### WORK INSTRUCTIONS
Line count for "Gemeentewet": give the number of lines in the records below that hold it, and nothing else.
--- START ---
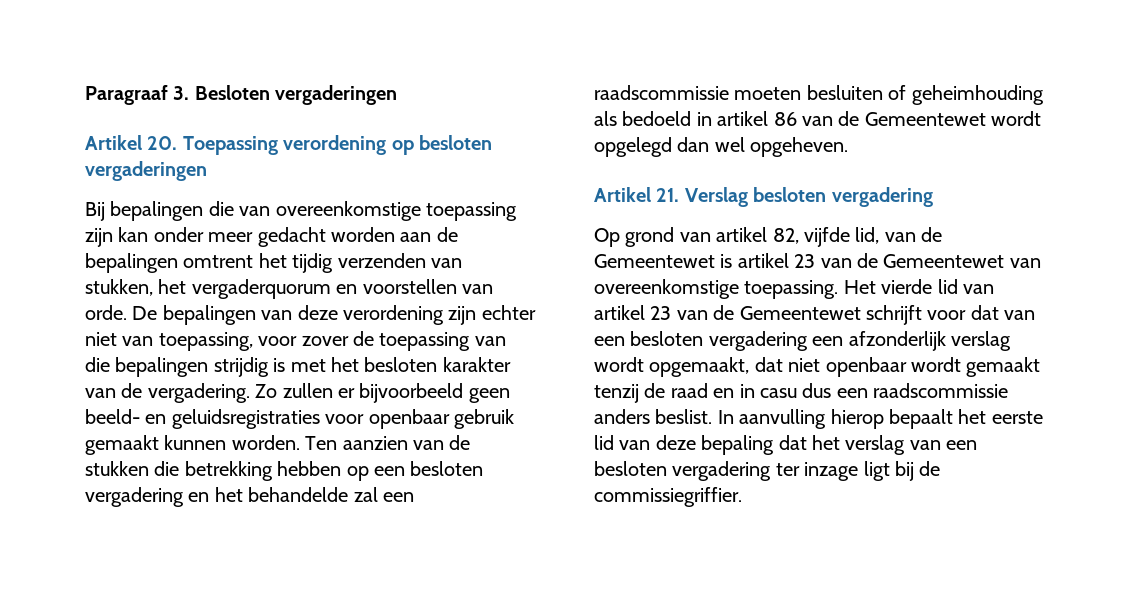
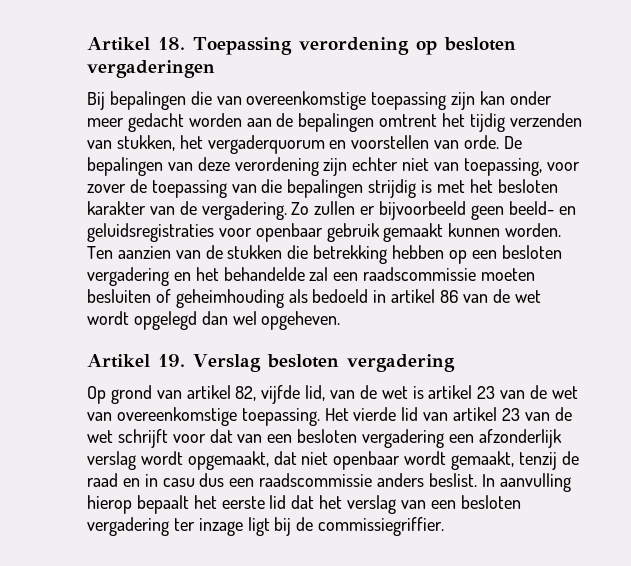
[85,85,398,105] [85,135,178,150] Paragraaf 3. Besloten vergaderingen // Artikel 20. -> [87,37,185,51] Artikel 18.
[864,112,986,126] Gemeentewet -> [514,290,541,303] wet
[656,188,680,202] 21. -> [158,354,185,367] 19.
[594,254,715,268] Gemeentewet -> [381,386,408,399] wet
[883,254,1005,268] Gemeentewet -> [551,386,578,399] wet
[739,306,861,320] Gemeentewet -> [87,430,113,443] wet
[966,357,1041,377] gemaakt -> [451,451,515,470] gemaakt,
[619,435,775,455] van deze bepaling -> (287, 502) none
--- END ---
### OUTPUT OF THE EXERCISE
4